La sinodalidad

Por: P. Armando González Escoto
Cincuenta y ocho años después del Concilio Vaticano II todavía es común escuchar el que muchos católicos se refieren a la Iglesia como algo ajeno y distinto a ellos, más bien identificable con el clero, el papa, los obispos.

A esa misma distancia del tiempo sigue siendo un hecho el que la mayoría de los católicos consideren que el apostolado no es una actividad que les compete a ellos, sino sólo a las personas consagradas.

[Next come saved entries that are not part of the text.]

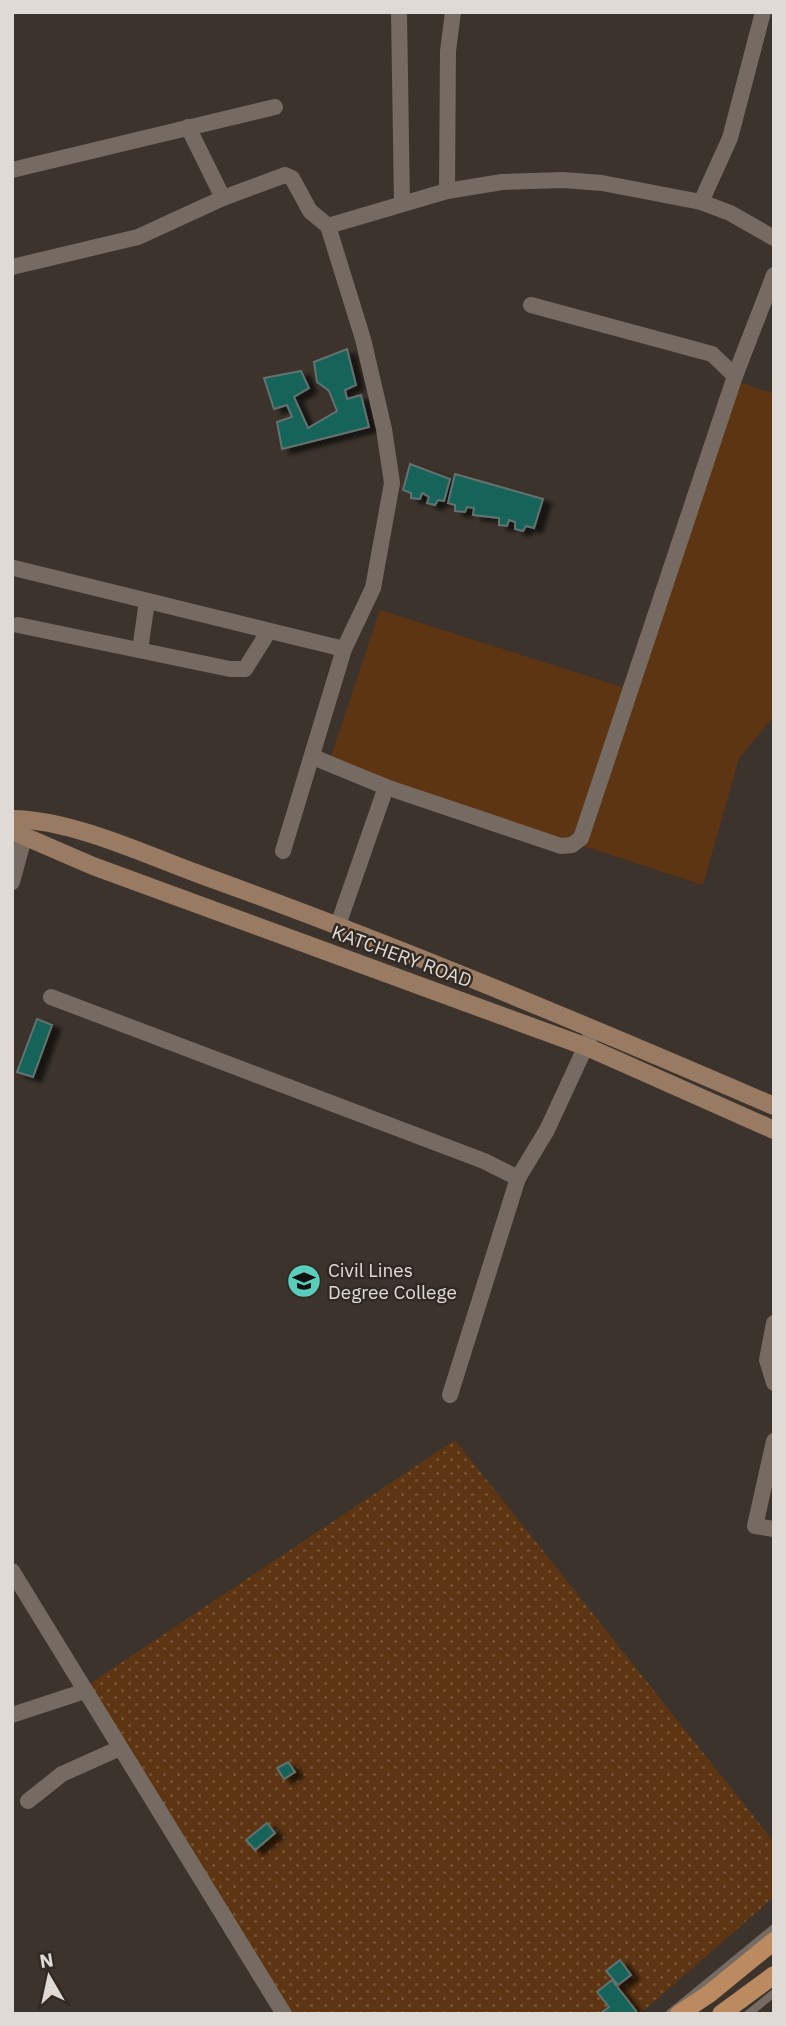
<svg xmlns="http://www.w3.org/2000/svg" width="786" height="2026" font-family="'IBM Plex Sans',sans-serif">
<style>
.grass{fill:#5d3513}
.park{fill:url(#park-dots)}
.building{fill:#12645a;stroke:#64726f;stroke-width:2;filter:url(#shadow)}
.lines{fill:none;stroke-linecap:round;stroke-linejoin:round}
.lane{stroke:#756b63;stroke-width:8}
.street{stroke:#756b63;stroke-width:16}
.secondary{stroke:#997a62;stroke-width:18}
.primary{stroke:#bc8a60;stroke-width:18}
.labels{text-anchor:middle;stroke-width:5;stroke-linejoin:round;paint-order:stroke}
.street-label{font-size:19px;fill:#e0dad6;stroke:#322923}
.poi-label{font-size:19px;fill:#e0dad6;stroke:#322923;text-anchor:start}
</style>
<defs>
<pattern id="park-dots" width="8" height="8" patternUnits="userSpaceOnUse" patternTransform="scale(1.75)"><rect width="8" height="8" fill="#5d3513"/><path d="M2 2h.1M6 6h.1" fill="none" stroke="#745235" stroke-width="1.8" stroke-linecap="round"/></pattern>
<filter id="shadow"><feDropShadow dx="8" dy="4.5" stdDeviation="2" flood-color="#0009"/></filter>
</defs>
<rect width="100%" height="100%" fill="#3c332c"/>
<!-- grass -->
<polygon class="grass" points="740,382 774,394 774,716 739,758 703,885 329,763 380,610 635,691"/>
<!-- park -->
<polygon class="park" points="455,1440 774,1842 774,1897 640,2014 287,2014 79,1691"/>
<!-- building -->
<g class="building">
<polygon points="347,349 356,385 345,390 347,399 361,395 369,427 282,449 277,422 292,417 287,405 274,409 264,378 301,371 309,388 294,397 308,428 337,411 329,391 317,382 314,362"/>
<polygon points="410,464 450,479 444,501 438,500 435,505 427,503 429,497 422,493 420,499 411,498 411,493 403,490"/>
<polygon points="455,474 543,499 534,528 526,526 523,531 515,529 515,522 509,520 507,526 499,525 499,518 473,515 474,508 467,507 465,512 455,511 455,505 448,503"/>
<polygon points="37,1019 52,1025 33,1077 17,1072"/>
<polygon points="288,1762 295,1772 284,1779 277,1768"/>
<polygon points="267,1823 275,1833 255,1850 246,1840"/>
<polygon points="620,1960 631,1975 618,1985 606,1971"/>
<polygon points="612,1980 636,2011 633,2014 600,2014 609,2007 597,1992"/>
</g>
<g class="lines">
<!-- lane -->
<g class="lane">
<polyline points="669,2014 774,1928"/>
<polyline points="748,2014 774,1993"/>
</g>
<!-- street -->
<g class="street">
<polyline points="399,12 402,204"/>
<polyline points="188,127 223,198"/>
<polyline points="12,170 275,107"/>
<polyline points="447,191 448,51 453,12"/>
<polyline points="701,202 730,138 763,12"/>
<polyline points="328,226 447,191 502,182 563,180 602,183 701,202 730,213 774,238"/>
<polyline points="12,267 138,237 223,198 285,175 292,178 310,211 328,226 363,339 384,429 392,483 373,588 344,649 283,851"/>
<polyline points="531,305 712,354 735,376"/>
<polyline points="14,568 344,649"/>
<polyline points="18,625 230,669 245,669 269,631"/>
<polyline points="140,650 147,601"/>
<polyline points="313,757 386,787 561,846 572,845 581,838 735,376 774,275"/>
<polyline points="12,882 24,838"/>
<polyline points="338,925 386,787"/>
<polyline points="51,997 484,1161 518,1178"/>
<polyline points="774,1323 767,1360 774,1383"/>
<polyline points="450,1395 518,1178 547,1130 591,1035"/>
<polyline points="774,1441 755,1526 774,1529"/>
<polyline points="12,1571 284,2014"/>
<polyline points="12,1715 85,1691"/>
<polyline points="28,1801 62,1774 120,1748"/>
</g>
<!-- secondary -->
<g class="secondary">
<path d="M 12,819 C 74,820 146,855 204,876 C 396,945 586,1025 774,1106"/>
<polyline points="12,831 93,866 587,1047 774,1130"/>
</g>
<!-- primary -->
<g class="primary">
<polyline points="679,2014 709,1994 774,1941"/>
<polyline points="721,2014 774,1975"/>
</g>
</g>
<!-- icons -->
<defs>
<g id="university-disc" transform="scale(1.75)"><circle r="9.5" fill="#5acebd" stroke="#322923"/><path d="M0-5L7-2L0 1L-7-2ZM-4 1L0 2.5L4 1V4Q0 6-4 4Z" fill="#111"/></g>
</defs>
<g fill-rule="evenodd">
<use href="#university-disc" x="304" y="1281"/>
</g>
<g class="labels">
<!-- street labels -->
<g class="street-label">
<text transform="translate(402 956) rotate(20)" y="7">KATCHERY ROAD</text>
</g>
<!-- poi labels -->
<g class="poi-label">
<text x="328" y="1277">Civil Lines<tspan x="328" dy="22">Degree College</tspan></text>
</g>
</g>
<!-- border -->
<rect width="786" height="2026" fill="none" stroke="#e0dad6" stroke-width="28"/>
<!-- north arrow -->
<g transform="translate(49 1977) rotate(351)" stroke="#322923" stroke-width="5" paint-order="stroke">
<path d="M0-5L12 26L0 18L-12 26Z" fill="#e0dad6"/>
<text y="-10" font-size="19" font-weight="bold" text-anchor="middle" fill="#e0dad6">N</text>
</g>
</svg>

El católico solamente debe creer, portarse bien, recibir los sacramentos y dar limosna.

De igual manera, y en correspondencia, son también numerosos los sacerdotes que siguen considerando a los laicos como cristianos de segundo nivel, como meros colaboradores, a los que hay que asignar encargos a la hora de organizar una kermés, las pláticas presacramentales o el catecismo.

Subyace en la conciencia de todos la misma iglesia de estructura piramidal que se acuñó en la Edad Media, clericalizada, sacralizada, vertical y centralista, en oposición al modelo de la iglesia primitiva que era más bien concéntrico, es decir, todos los fieles, laicos y consagrados, giraban en torno de Cristo, fuente de vida, más que pináculo de poder, vivían todos desde su propio compromiso bautismal, y todos ejercían en la iglesia el ministerio al que habían sido llamados como un servicio, no como una “dignidad”.

Esta Iglesia concéntrica y cristocéntrica es justamente la iglesia sinodal, y lo debe ser no solo como una forma de trabajar sino sobre todo como una forma de ser, no es que hagamos sinodalidad, somos sinodalidad, en la medida que formamos parte del cuerpo místico de Cristo y eso nos hace comunión.

Esto no disminuye ni altera la constitución jerárquica de la Iglesia, sino que la fortalece, ya que en una iglesia sinodal la reflexión, la comunicación, y la identificación de soluciones ante los retos propios de la fe es algo que se realiza en comunión, razón por la cual, la toma de decisiones que compete a la jerarquía, deja de ser una acción solitaria que sólo afecta positiva o negativamente al pastor, para volverse una acción corresponsable.

El llamado concilio de Jerusalén, que se describe en el capítulo 15 del libro de los Hechos de los apóstoles es un suceso que se desarrolla de manera estrictamente sinodal, es la Iglesia, no sólo los apóstoles y los presbíteros, quien recibe, escucha, debate, y al final, una vez vivido la sinodalidad, quién es cabeza, en este caso, el apóstol Santiago, envía sus decisiones a nombre de los apóstoles, los presbíteros y los hermanos, es decir, de toda la iglesia, pues toda ella ha participado en la construcción de las soluciones.

Ciertamente vivir y actuar en sinodalidad supone no solamente una profunda formación eclesiológica, que no sólo se aprende, sino que se asume, exige además diversas condiciones, la primera y fundamental, dejarse guiar por el Espíritu, enseguida desarrollar la capacidad de escucha y de diálogo, honestidad a la hora de hacerlo y a la hora de tomar las decisiones correctas, en otras palabras, el pastor debe tener las cualidades que se esperan de un liderazgo cristiano. 

Ya existen en la iglesia algunas estructuras abocadas al ejercicio de la sinodalidad y respaldadas por el derecho canónico, tales como el consejo de pastoral y el de economía, lamentablemente muchas veces o no existen o son manejados al margen de lo que debe ser la sinodalidad.

Finalmente hay que considerar que la sinodalidad de las parroquias, y de las diócesis, no puede desarrollarse en contra de la comunión de la iglesia universal, o al margen de ella, de otra forma se pueden producir situaciones como la que actualmente vive la comunidad católica alemana.